[PROVIDED MATERIAL Boundary: Start]

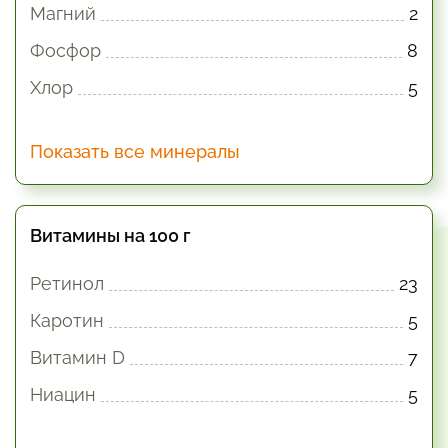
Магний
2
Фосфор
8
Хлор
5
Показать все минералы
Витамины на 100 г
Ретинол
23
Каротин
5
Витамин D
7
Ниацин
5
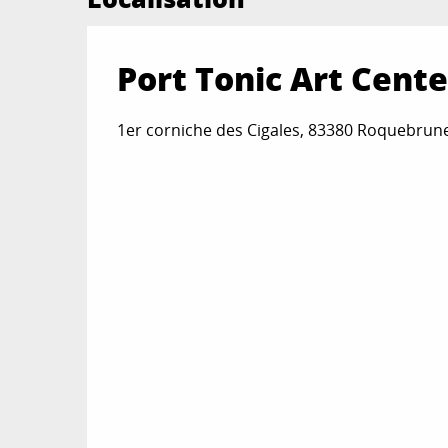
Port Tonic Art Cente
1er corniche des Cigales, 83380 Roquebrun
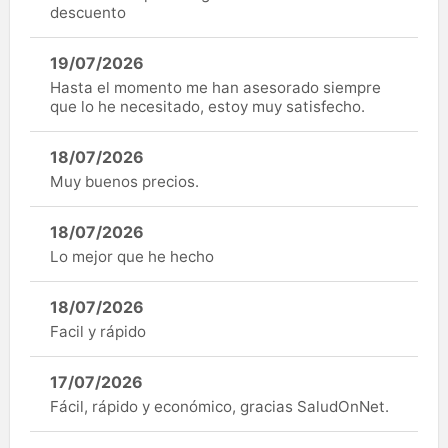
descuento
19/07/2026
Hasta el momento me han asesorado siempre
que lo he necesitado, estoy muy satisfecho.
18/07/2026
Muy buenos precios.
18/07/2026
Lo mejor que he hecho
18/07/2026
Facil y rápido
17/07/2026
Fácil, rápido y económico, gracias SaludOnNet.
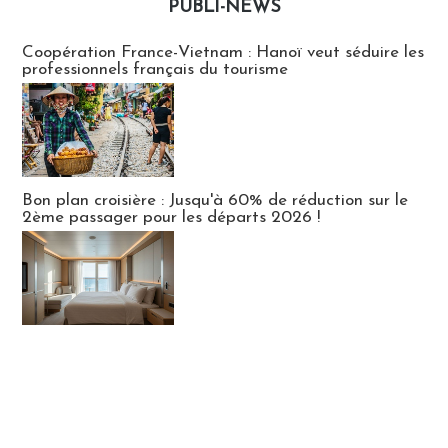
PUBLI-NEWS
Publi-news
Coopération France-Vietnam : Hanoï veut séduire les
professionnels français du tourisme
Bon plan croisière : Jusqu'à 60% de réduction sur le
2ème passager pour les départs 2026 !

[PROVIDED MATERIAL Boundary: End]

» **WORK INSTRUCTIONS**: No picture belongs in the answer; the rest of the records must be repeated exactly.

» **EXERCISE RESULT**:
Магний
2
Фосфор
8
Хлор
5
Показать все минералы
Витамины на 100 г
Ретинол
23
Каротин
5
Витамин D
7
Ниацин
5
Port Tonic Art Cente
1er corniche des Cigales, 83380 Roquebrun
descuento
19/07/2026
Hasta el momento me han asesorado siempre
que lo he necesitado, estoy muy satisfecho.
18/07/2026
Muy buenos precios.
18/07/2026
Lo mejor que he hecho
18/07/2026
Facil y rápido
17/07/2026
Fácil, rápido y económico, gracias SaludOnNet.
PUBLI-NEWS
Publi-news
Coopération France-Vietnam : Hanoï veut séduire les
professionnels français du tourisme
Bon plan croisière : Jusqu'à 60% de réduction sur le
2ème passager pour les départs 2026 !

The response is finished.